You wanted only something hard and certain to hold against the flux when the dark sky of your childhood pressed its wet lips against the windowpane. The heart of the matter, you suspected, was conflict: between this world and the next, sanctity and goodness, but the connection between these defied reasoning. Wanting nothing of the graceless chromium world, only sainthood or damnation interested you, with their questions about unknown and unobtainable Heavens on the other side of death. Yours was a world in slant, angled like the posture of  a desperate man with courage to frighten the flock, in clumsy prayer. 

***

Today is the birthday of English writer Graham Greene (1904-1991), best known for his novels, which often feature characters in states of existential and moral crisis. In honor of this day, I spent time this morning with these two articles: Graham Greene’s Dark Heart (by Joan Acocella, The New Yorker, March 2021) and The Two Worlds of Graham Greene (by Herbert R. Haber in Modern Fiction Studies, Autumn 1957).

On Ratcatcher’s Day

It was the plague. Everyone was scared. Grief-stricken, too, but there was no time for mourning, what with the bodies piling up. They got angry instead, mean and stingy.

According to the Robert Browning poem narrating the legend of “The Pied Piper of Hamelin,” the 22nd of July was the day that the children of Hamelin were led away by the Pied Piper, as revenge against the townspeople who refused to pay the sum promised for ridding the town of its rats. As a result, this day is known as Ratcatcher’s Day. Learning this, I had to follow what breadcrumbs I could find.

“And so long after what happened here 
   “On the Twenty-second of July, 
“Thirteen hundred and Seventy-six:” 
And the better in memory to fix 
The place of the Children’s last retreat . . .”
–    Robert Browning, “The Pied Piper of Hamelin”

The clothes alone, let me tell you. They must have been made of stripes of six or seven different colors stitched together. 

For real? 

Someone must have really loved what he did with that pipe.

Well, those people should have paid him. 

It was the plague. Everyone was scared. Grief-stricken, too, but there was no time for mourning, what with the bodies piling up. They got angry instead, mean and stingy.

Show us the bodies! They said. But he had none. He had led the rats to the river. 

No one paid. So he played for the children next. They followed him and were not seen again.

To where?

Some say a cave.

I heard it was a mountain.

I heard Transylvania.

I heard the river.

Oh no! I heard what happened was that they decided to pay after all, this time triple the amount, in solid gold, and he brought them back.

Where was the last place they were seen?

“Pied Piper Silhouette” by Miki Jourdan on flickr under a Creative Commons Attribution Non-Commercial No-Derivs 2.0 Generic license.

It’s called the street without drums. To this day, there’s no music or dancing allowed.

Yeah, but where does this story even come from. I mean, really?

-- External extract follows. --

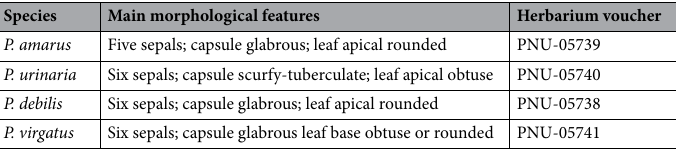
Table 1. Main morphological features and herbarium vouchers of Phyllanthus used in this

There was a stained glass window in The Church of Hamelin. It’s gone now.

The window?

The whole church. Anyway, a record from the late 1300s reads, It is 100 years since our children left.

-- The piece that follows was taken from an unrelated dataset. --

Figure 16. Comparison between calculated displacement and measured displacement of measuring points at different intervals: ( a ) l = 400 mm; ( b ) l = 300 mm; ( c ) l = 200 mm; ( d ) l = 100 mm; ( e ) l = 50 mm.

It could have been disease.

The Pied Piper as the symbol of death, the Danse Macabre.

Could have been a landslide, a sinkhole.

Might they have been recruited or sold to the German empire, to work the land in what is now Poland?

​It’s possible. There are legends of those who would lure people away. Children of the town could be, after all, a term that applied to anyone, regardless of age. 

What about dancing mania? 

A well-documented social phenomenon, a relief from the stresses of poverty.

Ah, St. Vitus’ dance.

Or ergot poisoning from spoiled crops.

St Anthony’s fire.

Could be typhus.

Or an ancient ritual, long forbidden, disguised as illness.

Suggestions abound. Answers are few. But what is clear is that there were risks far greater and more mysterious than the more familiar illnesses of the body. There were diseases of spirit, of mind, and while it was common among those who preferred pretend certainty over more fluid depths of understanding, to minimize or dismiss certain risks outright, it is worth considering the costs of these errors, the sudden silence that must have blanketed the town like a stifling and otherworldly heat, when it was discovered that the children were all gone.